Directive:
Put every line of the records below into a numbered list, skipping any blank lines.

(Items listed in a dataset)
§ §

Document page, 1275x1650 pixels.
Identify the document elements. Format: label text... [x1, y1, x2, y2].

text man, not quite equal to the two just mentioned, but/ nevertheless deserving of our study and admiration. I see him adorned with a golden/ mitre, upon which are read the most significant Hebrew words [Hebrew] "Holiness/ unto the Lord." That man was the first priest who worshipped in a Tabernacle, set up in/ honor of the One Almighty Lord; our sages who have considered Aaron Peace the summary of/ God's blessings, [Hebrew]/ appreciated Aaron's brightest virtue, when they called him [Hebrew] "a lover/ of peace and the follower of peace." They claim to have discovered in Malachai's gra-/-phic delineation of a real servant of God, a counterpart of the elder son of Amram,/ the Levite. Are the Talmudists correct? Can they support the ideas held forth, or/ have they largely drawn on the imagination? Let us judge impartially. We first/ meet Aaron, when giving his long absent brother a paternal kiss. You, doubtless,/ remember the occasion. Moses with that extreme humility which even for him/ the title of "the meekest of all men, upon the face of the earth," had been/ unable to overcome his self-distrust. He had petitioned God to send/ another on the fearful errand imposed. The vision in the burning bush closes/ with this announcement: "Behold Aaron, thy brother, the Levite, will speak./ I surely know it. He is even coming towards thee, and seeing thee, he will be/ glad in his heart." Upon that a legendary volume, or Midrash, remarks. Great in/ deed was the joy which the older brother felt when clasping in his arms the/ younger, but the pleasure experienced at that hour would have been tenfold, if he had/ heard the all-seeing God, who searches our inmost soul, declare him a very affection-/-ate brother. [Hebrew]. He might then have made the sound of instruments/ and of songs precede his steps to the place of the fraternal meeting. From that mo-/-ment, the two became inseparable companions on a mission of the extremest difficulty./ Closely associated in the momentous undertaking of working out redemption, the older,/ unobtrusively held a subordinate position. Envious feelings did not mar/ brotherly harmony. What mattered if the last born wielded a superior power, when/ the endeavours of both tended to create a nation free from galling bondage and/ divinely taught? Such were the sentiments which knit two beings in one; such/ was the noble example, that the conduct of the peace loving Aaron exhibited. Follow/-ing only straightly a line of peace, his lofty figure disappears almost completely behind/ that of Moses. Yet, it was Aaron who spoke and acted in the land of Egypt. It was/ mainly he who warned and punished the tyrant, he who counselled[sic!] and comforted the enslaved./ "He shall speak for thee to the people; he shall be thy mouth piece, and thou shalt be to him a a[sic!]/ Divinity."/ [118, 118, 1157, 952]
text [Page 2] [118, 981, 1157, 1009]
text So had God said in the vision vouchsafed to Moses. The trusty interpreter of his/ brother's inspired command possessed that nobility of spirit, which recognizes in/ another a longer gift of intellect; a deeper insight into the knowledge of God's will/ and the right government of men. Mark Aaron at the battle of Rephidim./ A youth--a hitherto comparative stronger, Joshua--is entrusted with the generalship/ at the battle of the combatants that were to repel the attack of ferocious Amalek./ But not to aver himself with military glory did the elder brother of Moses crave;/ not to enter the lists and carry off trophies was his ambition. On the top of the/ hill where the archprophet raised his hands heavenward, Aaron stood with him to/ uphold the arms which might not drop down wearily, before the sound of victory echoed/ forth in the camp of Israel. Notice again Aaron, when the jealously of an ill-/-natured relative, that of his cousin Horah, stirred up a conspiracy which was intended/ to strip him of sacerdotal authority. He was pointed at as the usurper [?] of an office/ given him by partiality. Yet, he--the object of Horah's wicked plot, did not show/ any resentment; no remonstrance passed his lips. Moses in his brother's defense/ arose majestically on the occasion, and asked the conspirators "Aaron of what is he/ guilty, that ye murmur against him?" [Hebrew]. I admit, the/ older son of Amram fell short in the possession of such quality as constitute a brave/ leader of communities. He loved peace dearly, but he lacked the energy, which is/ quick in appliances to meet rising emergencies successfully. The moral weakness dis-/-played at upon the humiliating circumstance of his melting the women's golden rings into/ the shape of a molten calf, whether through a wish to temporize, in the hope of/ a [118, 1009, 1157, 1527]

§ §

Solution to this problem:
1. Document page, 1275x1650 pixels.
2. Identify the document elements. Format: label text... [x1, y1, x2, y2].
3. text man, not quite equal to the two just mentioned, but/ nevertheless deserving of our study and admiration. I see him adorned with a golden/ mitre, upon which are read the most significant Hebrew words [Hebrew] "Holiness/ unto the Lord." That man was the first priest who worshipped in a Tabernacle, set up in/ honor of the One Almighty Lord; our sages who have considered Aaron Peace the summary of/ God's blessings, [Hebrew]/ appreciated Aaron's brightest virtue, when they called him [Hebrew] "a lover/ of peace and the follower of peace." They claim to have discovered in Malachai's gra-/-phic delineation of a real servant of God, a counterpart of the elder son of Amram,/ the Levite. Are the Talmudists correct? Can they support the ideas held forth, or/ have they largely drawn on the imagination? Let us judge impartially. We first/ meet Aaron, when giving his long absent brother a paternal kiss. You, doubtless,/ remember the occasion. Moses with that extreme humility which even for him/ the title of "the meekest of all men, upon the face of the earth," had been/ unable to overcome his self-distrust. He had petitioned God to send/ another on the fearful errand imposed. The vision in the burning bush closes/ with this announcement: "Behold Aaron, thy brother, the Levite, will speak./ I surely know it. He is even coming towards thee, and seeing thee, he will be/ glad in his heart." Upon that a legendary volume, or Midrash, remarks. Great in/ deed was the joy which the older brother felt when clasping in his arms the/ younger, but the pleasure experienced at that hour would have been tenfold, if he had/ heard the all-seeing God, who searches our inmost soul, declare him a very affection-/-ate brother. [Hebrew]. He might then have made the sound of instruments/ and of songs precede his steps to the place of the fraternal meeting. From that mo-/-ment, the two became inseparable companions on a mission of the extremest difficulty./ Closely associated in the momentous undertaking of working out redemption, the older,/ unobtrusively held a subordinate position. Envious feelings did not mar/ brotherly harmony. What mattered if the last born wielded a superior power, when/ the endeavours of both tended to create a nation free from galling bondage and/ divinely taught? Such were the sentiments which knit two beings in one; such/ was the noble example, that the conduct of the peace loving Aaron exhibited. Follow/-ing only straightly a line of peace, his lofty figure disappears almost completely behind/ that of Moses. Yet, it was Aaron who spoke and acted in the land of Egypt. It was/ mainly he who warned and punished the tyrant, he who counselled[sic!] and comforted the enslaved./ "He shall speak for thee to the people; he shall be thy mouth piece, and thou shalt be to him a a[sic!]/ Divinity."/ [118, 118, 1157, 952]
4. text [Page 2] [118, 981, 1157, 1009]
5. text So had God said in the vision vouchsafed to Moses. The trusty interpreter of his/ brother's inspired command possessed that nobility of spirit, which recognizes in/ another a longer gift of intellect; a deeper insight into the knowledge of God's will/ and the right government of men. Mark Aaron at the battle of Rephidim./ A youth--a hitherto comparative stronger, Joshua--is entrusted with the generalship/ at the battle of the combatants that were to repel the attack of ferocious Amalek./ But not to aver himself with military glory did the elder brother of Moses crave;/ not to enter the lists and carry off trophies was his ambition. On the top of the/ hill where the archprophet raised his hands heavenward, Aaron stood with him to/ uphold the arms which might not drop down wearily, before the sound of victory echoed/ forth in the camp of Israel. Notice again Aaron, when the jealously of an ill-/-natured relative, that of his cousin Horah, stirred up a conspiracy which was intended/ to strip him of sacerdotal authority. He was pointed at as the usurper [?] of an office/ given him by partiality. Yet, he--the object of Horah's wicked plot, did not show/ any resentment; no remonstrance passed his lips. Moses in his brother's defense/ arose majestically on the occasion, and asked the conspirators "Aaron of what is he/ guilty, that ye murmur against him?" [Hebrew]. I admit, the/ older son of Amram fell short in the possession of such quality as constitute a brave/ leader of communities. He loved peace dearly, but he lacked the energy, which is/ quick in appliances to meet rising emergencies successfully. The moral weakness dis-/-played at upon the humiliating circumstance of his melting the women's golden rings into/ the shape of a molten calf, whether through a wish to temporize, in the hope of/ a [118, 1009, 1157, 1527]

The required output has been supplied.